- Quoted text
Of course, that doesn’t tell us who is going to win, which is what most of you want to know.  Fear not!  We need only consult the state-based forecasts issued by Drew Linzer, Sam Wang, Simon Jackman, and Tom Holbrook and Jay DeSart.  (There are others out there, but these are the ones whose methods are most transparent, and with which I am most familiar.  If you want a bit of background on their methods, see this article on “the rise of the quants” ).  Although these forecast models differ in some of the particulars (whether to compensate for a pollster’s “house effect”, how to weight the state polls, the relative weight place on polls of likely vs. registered voters, etc.), they all operate on the same assumption: that state-based polls, taken in the aggregate, provide a very accurate indicator of who is going to win that state, particularly this late in the game.  That, in turn, makes it relatively easy to put together an Electoral College forecast.  All of them have done so, and as I’ve discussed in an earlier post, they all see it as more likely that Obama wins the Electoral College vote.  This doesn’t mean they believe Romney can’t win – they just see it as less probable than an Obama victory.

The process by which these political scientists (Wang is actually a neuroscientist, but he gets honorary membership) put together their predictions is in stark contrast to the methods used by the traditional pundits.  Consider this projection by Jay Cost, a very smart analyst who writes for the Weekly Standard.  Cost believes Romney will win this election, and in explaining why, he took a shot at political science forecast models:  “Both political science and the political polls too often imply a scientific precision that I no longer think actually exists in American politics. I have slowly learned that politics is a lot more art than science than I once believed. Accordingly, what follows is a prediction based on my interpretation of the lay of the land. I know others see it differently–and they could very well be right, and I could be wrong. I think Mitt Romney is likely to win next Tuesday.” As evidence for his prediction, Cost cites two points: Romney is leading among independents, and most voters think he will do a better job handling the economy.

Cost is not alone in thinking that Romney is going to win – there are some very smart people who have vast experience in electoral politics who agree with him.  Here is a list of the most prominent political pundits, and their predictions.   However, as I scan the list, I can’t help but notice that the bulk of people who agree with Cost in predicting a Romney victory are conservatives, including Karl Rove, Glenn Beck, Ari Fleischer, Jay Cost, Peggy Noonan and Dick Morris. On the other hand, many of the best-known liberal pundits – Markos Moulitsas, Jamelle Bouie, Jennifer Granholm, Donna Brazile and Cokie Roberts – think Obama will win.  Now, all of them claim to be looking at the same data – the same polls, the same candidate strategies, the same advertisements, etc.   How, then, can we explain why they end up with dramatically different predictions?  More generally, why do liberals think Obama will win, and conservatives think Romney will?

- Required work
• A. Show every line of the entries that contains the string "kern", treating uppercase and lowercase as different.
• B. Write what comes next in the passage on election forecasts, starting right after its final sentence.
The entries that follow have no connection to the passage on election forecasts.

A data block
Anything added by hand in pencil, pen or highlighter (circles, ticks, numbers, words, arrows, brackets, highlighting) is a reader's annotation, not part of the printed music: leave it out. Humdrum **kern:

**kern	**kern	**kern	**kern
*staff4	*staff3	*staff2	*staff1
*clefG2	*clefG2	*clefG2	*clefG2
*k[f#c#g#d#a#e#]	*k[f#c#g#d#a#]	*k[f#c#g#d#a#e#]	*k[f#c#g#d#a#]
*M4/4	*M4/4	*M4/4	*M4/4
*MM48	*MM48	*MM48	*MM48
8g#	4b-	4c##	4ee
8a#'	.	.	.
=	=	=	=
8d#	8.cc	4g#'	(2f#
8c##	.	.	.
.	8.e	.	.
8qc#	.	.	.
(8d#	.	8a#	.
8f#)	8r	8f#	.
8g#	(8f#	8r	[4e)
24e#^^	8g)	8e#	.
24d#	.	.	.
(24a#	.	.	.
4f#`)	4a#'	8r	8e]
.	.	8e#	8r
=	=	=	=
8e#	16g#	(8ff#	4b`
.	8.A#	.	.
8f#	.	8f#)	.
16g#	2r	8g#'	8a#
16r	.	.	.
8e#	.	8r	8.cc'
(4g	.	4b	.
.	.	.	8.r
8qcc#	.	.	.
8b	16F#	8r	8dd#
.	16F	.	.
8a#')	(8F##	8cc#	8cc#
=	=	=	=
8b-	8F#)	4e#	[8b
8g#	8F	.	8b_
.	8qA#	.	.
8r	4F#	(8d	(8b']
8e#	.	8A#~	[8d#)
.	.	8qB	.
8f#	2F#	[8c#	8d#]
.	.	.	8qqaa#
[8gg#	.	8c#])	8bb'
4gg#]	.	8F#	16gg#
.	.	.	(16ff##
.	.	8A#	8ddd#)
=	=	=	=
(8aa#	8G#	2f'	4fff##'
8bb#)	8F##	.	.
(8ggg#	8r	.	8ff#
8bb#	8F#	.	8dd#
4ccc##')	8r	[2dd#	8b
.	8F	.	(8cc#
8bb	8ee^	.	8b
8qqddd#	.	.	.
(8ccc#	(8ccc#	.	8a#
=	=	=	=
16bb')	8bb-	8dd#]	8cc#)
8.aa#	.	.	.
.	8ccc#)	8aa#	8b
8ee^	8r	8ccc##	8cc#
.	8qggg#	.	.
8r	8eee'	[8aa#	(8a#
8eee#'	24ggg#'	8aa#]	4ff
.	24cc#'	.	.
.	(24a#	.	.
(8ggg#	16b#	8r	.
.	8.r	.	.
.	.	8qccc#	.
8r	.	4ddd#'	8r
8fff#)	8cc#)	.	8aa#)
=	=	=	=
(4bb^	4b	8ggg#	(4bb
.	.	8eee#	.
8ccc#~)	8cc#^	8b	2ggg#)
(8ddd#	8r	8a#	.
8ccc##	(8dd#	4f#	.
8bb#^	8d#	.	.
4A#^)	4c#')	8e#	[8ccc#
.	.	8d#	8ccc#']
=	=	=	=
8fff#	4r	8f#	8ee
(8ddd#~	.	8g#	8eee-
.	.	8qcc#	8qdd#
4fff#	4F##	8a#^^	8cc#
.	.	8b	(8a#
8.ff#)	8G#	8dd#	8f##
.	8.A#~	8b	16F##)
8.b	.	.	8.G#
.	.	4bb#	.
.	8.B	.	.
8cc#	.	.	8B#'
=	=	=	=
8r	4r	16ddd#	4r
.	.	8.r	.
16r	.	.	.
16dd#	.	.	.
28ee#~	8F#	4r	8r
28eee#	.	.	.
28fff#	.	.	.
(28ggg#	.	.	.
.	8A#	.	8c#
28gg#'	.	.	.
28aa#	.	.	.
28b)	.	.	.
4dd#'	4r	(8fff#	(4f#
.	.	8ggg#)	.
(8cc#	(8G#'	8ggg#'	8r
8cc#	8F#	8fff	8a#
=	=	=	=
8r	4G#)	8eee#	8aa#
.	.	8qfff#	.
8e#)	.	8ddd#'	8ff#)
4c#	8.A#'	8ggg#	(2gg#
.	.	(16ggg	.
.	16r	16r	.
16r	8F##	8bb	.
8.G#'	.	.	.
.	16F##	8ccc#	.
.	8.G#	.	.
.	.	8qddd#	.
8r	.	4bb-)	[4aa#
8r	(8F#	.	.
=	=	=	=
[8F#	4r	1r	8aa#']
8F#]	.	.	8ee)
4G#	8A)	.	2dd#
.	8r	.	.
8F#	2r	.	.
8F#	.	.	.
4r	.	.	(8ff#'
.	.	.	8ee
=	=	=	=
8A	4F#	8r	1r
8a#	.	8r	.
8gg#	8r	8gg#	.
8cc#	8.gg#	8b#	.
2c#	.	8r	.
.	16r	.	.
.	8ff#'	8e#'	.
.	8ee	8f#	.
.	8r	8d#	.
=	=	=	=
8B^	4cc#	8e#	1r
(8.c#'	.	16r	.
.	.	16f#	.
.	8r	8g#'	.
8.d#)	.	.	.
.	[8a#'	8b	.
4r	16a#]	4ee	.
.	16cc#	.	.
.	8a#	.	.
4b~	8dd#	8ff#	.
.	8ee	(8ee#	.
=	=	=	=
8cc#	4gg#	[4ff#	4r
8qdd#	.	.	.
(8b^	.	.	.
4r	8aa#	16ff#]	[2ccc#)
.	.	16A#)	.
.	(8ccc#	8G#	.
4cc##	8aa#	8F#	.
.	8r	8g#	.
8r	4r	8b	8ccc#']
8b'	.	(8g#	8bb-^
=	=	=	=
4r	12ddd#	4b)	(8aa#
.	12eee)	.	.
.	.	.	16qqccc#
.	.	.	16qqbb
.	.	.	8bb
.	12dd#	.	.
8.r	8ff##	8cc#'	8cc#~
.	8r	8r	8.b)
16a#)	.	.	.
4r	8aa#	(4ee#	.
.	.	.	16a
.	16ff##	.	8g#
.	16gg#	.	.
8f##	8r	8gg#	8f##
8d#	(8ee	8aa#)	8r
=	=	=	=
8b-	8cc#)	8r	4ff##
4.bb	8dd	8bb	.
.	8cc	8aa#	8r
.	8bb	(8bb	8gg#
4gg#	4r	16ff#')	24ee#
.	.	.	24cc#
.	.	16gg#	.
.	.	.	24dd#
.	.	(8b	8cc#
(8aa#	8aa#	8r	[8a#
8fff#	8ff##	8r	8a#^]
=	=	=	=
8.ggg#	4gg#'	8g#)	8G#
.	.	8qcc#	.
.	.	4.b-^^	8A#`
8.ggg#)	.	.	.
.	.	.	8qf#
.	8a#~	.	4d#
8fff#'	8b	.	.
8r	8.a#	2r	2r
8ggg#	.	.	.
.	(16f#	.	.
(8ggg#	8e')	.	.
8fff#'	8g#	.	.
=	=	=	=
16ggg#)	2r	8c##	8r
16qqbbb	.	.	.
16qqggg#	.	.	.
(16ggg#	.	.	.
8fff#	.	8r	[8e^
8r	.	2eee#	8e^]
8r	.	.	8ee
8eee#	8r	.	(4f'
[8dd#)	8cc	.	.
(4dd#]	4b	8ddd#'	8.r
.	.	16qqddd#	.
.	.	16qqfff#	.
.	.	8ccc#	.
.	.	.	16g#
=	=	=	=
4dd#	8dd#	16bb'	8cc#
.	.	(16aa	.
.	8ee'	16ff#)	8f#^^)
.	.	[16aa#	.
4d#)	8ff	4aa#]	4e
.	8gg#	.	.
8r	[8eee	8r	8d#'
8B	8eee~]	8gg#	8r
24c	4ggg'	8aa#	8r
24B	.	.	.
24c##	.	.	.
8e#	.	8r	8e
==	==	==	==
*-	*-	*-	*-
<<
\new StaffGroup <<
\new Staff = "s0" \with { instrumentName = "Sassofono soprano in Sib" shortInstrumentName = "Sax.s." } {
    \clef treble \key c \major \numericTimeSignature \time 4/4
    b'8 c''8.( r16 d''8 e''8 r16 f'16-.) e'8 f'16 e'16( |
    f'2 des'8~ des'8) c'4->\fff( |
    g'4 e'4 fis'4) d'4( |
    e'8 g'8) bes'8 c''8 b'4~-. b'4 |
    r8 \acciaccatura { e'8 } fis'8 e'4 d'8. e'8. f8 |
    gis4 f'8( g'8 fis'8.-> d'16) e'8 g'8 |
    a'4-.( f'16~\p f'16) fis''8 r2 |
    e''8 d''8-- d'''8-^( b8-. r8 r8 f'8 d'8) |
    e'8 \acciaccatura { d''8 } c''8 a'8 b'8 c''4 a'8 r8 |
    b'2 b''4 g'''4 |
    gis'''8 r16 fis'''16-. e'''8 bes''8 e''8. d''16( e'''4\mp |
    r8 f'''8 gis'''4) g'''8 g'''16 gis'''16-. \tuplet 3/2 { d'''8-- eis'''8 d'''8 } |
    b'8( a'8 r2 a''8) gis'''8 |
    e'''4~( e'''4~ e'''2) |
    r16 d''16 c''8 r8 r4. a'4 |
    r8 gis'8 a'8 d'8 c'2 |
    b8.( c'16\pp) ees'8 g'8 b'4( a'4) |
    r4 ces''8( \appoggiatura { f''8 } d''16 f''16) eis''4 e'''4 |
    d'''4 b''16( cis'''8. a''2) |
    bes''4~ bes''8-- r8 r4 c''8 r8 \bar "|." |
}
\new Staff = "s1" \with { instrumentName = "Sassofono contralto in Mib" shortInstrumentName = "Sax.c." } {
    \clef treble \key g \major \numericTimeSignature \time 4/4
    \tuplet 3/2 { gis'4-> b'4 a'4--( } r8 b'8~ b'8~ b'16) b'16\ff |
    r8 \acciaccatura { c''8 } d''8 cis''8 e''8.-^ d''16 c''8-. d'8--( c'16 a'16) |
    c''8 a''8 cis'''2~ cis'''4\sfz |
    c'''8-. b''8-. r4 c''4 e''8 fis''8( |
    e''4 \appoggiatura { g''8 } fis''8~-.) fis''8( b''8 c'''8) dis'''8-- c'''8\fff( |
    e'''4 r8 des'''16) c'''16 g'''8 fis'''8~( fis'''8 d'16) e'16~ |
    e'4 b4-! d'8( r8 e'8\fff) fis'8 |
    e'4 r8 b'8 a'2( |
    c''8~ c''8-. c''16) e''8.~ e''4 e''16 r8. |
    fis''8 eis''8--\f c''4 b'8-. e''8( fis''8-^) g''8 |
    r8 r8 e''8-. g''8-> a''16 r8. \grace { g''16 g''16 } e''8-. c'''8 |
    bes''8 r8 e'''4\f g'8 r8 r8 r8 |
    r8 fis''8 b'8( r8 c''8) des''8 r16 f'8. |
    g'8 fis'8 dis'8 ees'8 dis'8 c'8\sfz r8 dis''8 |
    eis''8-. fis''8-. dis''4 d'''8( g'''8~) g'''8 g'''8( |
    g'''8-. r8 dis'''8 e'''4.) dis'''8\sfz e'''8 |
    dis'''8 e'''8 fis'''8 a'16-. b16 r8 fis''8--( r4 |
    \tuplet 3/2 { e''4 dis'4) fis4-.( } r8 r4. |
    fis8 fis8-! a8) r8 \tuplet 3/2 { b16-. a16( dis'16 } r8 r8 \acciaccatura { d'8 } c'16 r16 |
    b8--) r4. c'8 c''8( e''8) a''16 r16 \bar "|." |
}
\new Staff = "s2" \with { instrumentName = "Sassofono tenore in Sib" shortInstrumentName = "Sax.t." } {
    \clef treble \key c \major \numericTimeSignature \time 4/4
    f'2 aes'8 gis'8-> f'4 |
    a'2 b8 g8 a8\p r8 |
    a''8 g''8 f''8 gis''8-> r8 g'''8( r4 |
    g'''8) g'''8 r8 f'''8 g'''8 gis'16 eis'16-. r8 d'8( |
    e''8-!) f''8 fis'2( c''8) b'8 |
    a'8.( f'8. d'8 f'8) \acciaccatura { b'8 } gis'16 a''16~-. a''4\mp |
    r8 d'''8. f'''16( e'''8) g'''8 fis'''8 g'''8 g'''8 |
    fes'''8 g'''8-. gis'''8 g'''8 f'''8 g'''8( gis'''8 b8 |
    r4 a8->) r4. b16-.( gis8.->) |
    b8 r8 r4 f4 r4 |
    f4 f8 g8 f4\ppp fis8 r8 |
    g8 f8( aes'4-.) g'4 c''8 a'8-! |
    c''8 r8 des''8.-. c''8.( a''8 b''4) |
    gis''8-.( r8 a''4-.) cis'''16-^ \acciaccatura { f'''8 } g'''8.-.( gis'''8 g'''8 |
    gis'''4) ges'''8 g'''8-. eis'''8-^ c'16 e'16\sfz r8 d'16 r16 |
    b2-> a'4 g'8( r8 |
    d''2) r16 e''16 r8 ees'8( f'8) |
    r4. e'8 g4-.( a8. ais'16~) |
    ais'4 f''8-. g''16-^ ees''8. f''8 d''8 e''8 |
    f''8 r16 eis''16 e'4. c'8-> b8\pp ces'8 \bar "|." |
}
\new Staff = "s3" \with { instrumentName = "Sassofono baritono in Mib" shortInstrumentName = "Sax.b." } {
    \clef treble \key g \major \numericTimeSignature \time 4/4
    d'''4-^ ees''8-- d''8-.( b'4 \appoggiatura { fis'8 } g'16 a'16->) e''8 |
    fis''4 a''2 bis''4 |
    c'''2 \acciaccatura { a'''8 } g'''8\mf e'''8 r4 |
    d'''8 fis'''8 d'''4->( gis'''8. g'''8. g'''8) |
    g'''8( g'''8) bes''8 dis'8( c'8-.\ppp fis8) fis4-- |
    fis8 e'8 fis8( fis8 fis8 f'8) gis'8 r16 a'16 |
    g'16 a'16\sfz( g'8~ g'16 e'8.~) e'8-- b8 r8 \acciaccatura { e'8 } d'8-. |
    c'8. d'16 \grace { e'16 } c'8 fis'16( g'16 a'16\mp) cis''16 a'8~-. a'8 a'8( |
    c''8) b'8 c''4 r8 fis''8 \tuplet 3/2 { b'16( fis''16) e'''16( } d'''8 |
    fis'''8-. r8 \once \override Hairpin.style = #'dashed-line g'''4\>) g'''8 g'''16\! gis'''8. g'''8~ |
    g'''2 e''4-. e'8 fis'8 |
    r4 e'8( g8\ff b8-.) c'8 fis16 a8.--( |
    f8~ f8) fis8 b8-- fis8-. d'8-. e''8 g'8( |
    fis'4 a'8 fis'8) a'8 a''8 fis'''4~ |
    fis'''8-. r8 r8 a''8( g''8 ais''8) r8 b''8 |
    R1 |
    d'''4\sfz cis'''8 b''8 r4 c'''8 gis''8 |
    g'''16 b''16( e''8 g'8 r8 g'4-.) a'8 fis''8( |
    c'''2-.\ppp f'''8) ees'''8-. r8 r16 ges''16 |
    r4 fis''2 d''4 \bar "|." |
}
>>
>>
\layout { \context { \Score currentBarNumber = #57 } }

- Answers for the exercise
• A.
Anything added by hand in pencil, pen or highlighter (circles, ticks, numbers, words, arrows, brackets, highlighting) is a reader's annotation, not part of the printed music: leave it out. Humdrum **kern:
**kern	**kern	**kern	**kern

• B.
The answer, I think, is that people – liberals, conservatives and everyone else – are very good at seeing patterns in data that suggest outcomes that conform to their preferences.  Mind you – these aren’t implausible patterns – indeed, what makes them so seductive is that they are very plausible.  Cost, for instance, is correct that most polls indicate that Romney is viewed as better able to handle the economy.  But notice what he writes: “Poll after poll, I generally see the same thing. Romney has an edge on the economy. That includes most of the state polls.”  At the same time, however, he evidently is discounting those same state polls that, looked at in the aggregate by political scientists, indicate that Obama is more likely to win the Electoral College.  So, the question becomes: why value what the state polls say in one area – Romney’s handling of the economy – while discounting their overall projections that say Romney is more likely to lose?

The worry I have when analysts “interpret” data is that it leaves room for personal preferences to sneak in.  Taken to an extreme, it leads to far-fetched inferences like this one tweeted earlier today by Peggy Noonan: “I suspect both Romney and Obama have a sense of what’s coming, and it’s part of why Romney looks so peaceful and Obama so roiled.”  Really?  She can see the election outcome by “reading” their faces?  This presumes that both Obama and Romney know “what is coming” – highly unlikely in a 50/50 race- and that she has some method – a sixth sense? – for inferring when facial expressions reveal a person’s inner thoughts.  Maybe she can see dead people too.

Ok. That was a cheap shot. Let me be clear. I think Noonan is a very smart person.  Her memoir of her years as a Reagan speechwriter is one of the best accounts of life in the White House that I’ve ever read.  But I don’t believe she can read faces.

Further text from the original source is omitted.